年幼的安長卿縮成小小一團,看起來應對這樣的場面極其熟練,任憑奚落辱罵也不反駁,就乖順地垂著頭,縮成小小一團,看起來可憐又無助。
蕭止戈心頭火起,上去與他們打了一架,最後三皇子也摻和進來。蕭止戈雖然習武,到底年幼又勢單力薄,身上落了不少傷。
後來將人帶回了自己的寢宮,蕭止戈氣憤地質問他怎麼不反擊也不躲。
那時還很小的安長卿很認真地對他說:“這次躲了,下次會被欺負得更厲害。”
蕭止戈那時尚不能理解這句話的意思,隻忿忿地對他承諾:等回了宮就去找父皇,把他要過來當伴讀。不叫別人欺負他。
他那時候隻想著反正安長卿也不受寵,他又沒有伴讀,應該不難。卻沒料到世事無常,許多事並不都會順心遂願。
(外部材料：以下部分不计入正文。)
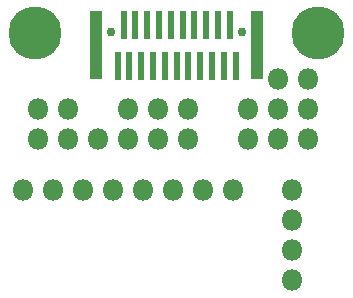
<source format=gbr>
%TF.GenerationSoftware,KiCad,Pcbnew,(6.0.0-0)*%
%TF.CreationDate,2023-03-06T19:24:07-05:00*%
%TF.ProjectId,module_dev3,6d6f6475-6c65-45f6-9465-76332e6b6963,rev?*%
%TF.SameCoordinates,Original*%
%TF.FileFunction,Soldermask,Bot*%
%TF.FilePolarity,Negative*%
%FSLAX46Y46*%
G04 Gerber Fmt 4.6, Leading zero omitted, Abs format (unit mm)*
G04 Created by KiCad (PCBNEW (6.0.0-0)) date 2023-03-06 19:24:07*
%MOMM*%
%LPD*%
G01*
G04 APERTURE LIST*
%ADD10C,4.500000*%
%ADD11O,1.800000X1.800000*%
%ADD12R,1.000000X5.850000*%
%ADD13C,0.760000*%
%ADD14R,0.610000X2.410000*%
G04 APERTURE END LIST*
D10*
%TO.C,H1*%
X95000000Y-64000000D03*
%TD*%
%TO.C,H2*%
X119000000Y-64000000D03*
%TD*%
D11*
%TO.C,J24*%
X97790000Y-72898000D03*
%TD*%
%TO.C,J25*%
X100330000Y-72898000D03*
%TD*%
%TO.C,J27*%
X95250000Y-70358000D03*
%TD*%
%TO.C,J28*%
X102870000Y-70358000D03*
%TD*%
%TO.C,J29*%
X97790000Y-70358000D03*
%TD*%
%TO.C,J32*%
X102870000Y-72898000D03*
%TD*%
%TO.C,J13*%
X115570000Y-72898000D03*
%TD*%
%TO.C,J14*%
X113030000Y-70358000D03*
%TD*%
%TO.C,J15*%
X113030000Y-72898000D03*
%TD*%
%TO.C,J16*%
X105410000Y-70358000D03*
%TD*%
%TO.C,J18*%
X105410000Y-72898000D03*
%TD*%
%TO.C,J19*%
X107950000Y-72898000D03*
%TD*%
%TO.C,J17*%
X107950000Y-70358000D03*
%TD*%
%TO.C,J22*%
X118110000Y-70358000D03*
%TD*%
%TO.C,J31*%
X118110000Y-67818000D03*
%TD*%
%TO.C,J26*%
X95250000Y-72898000D03*
%TD*%
%TO.C,J21*%
X115570000Y-70358000D03*
%TD*%
%TO.C,J30*%
X115570000Y-67818000D03*
%TD*%
%TO.C,J12*%
X118110000Y-72898000D03*
%TD*%
%TO.C,J3*%
X116800000Y-77280000D03*
X116800000Y-79820000D03*
X116800000Y-82360000D03*
X116800000Y-84900000D03*
%TD*%
%TO.C,J4*%
X93980000Y-77216000D03*
X96520000Y-77216000D03*
X99060000Y-77216000D03*
X101600000Y-77216000D03*
X104140000Y-77216000D03*
X106680000Y-77216000D03*
X109220000Y-77216000D03*
X111760000Y-77216000D03*
%TD*%
D12*
%TO.C,J1*%
X100173500Y-65000000D03*
X113826500Y-65000000D03*
D13*
X101475500Y-63900000D03*
X112524500Y-63900000D03*
D14*
X101996500Y-66720000D03*
X102996500Y-66720000D03*
X103996500Y-66720000D03*
X104996500Y-66720000D03*
X105996500Y-66720000D03*
X106996500Y-66720000D03*
X107996500Y-66720000D03*
X108996500Y-66720000D03*
X109996500Y-66720000D03*
X110996500Y-66720000D03*
X111996500Y-66720000D03*
X111496500Y-63280000D03*
X110496500Y-63280000D03*
X109496500Y-63280000D03*
X108496500Y-63280000D03*
X107496500Y-63280000D03*
X106496500Y-63280000D03*
X105496500Y-63280000D03*
X104496500Y-63280000D03*
X103496500Y-63320000D03*
X102496500Y-63320000D03*
%TD*%
M02*

</source>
回宮之後,還沒等他向父皇提起此事,就聽皇後說,他的母妃麗嫔,自盡了。
之後是兵荒馬亂又格外艱難的幾年,沒了母妃庇護,他才知道,還有更苦的日子等著他。而他也終於明白年幼的安長卿曾對他說過的“這次躲了,下次會被欺負得更厲害”是什麼意思。
他迅速地成長起來,至十二歲,為了脫離皇後和太子掌控,自請去邊關從軍。之後多年歸來,想起自己的誓言,卻發現安長卿早就已經忘記了兒時戲言。
而他未能踐諾,到底有愧於心,之後多少有意無意地留意他的消息。後來聽說他在相府過得艱難,又叫常在昌暗中幫扶。
再後來,為了消除宮中忌憚,他自陳不愛女人,求來太後懿旨,才將他娶進王府。
“……大概就是這些。我見你都忘了,便沒有刻意再提起過。”蕭止戈神色淡淡道。
安長卿詫異地睜大了眼,驀然想起以前冬日份例被克扣時,過幾日卻總能在院子裡發現一筐火炭;還有出府給娘親抓藥時,因為銀兩不夠,藥鋪小二也時常少收他銀子……
後來大了,他才知曉藥鋪是嫡母李氏的產業,還覺得奇怪,李氏怎麼會這麼好心。
原來這些,竟然都是蕭止戈叫人在暗中做的。
安長卿努力搜索著曾經的回憶,卻懊惱地發現,自己是真的想不起來與他有關的一點一滴來了。在他十歲那年冬日,他為了救被推進水中的安嫻鈺,落水受了寒大病一場,之後便忘記了許多事情。
“對不起……”安長卿眉眼間有些沮喪:“我都想不起來了……”
作者有話要說:
喏喏:那這麼說……你是不是暗戀我很久了?
慫慫:……嗯。(耳朵漸漸變紅
第 54 章
面前的人垂著頭, 眉間凝著懊惱,似乎對於遺忘了這段往事十分耿耿於懷,也十分愧疚。
他沮喪了半晌, 無精打採地垂著眼睫, 低落地解釋:“我十歲時落過水,發了一場高燒。好了之後,以前的很多事就都記不全了。”頓了頓,道:“我不是故意忘記的……”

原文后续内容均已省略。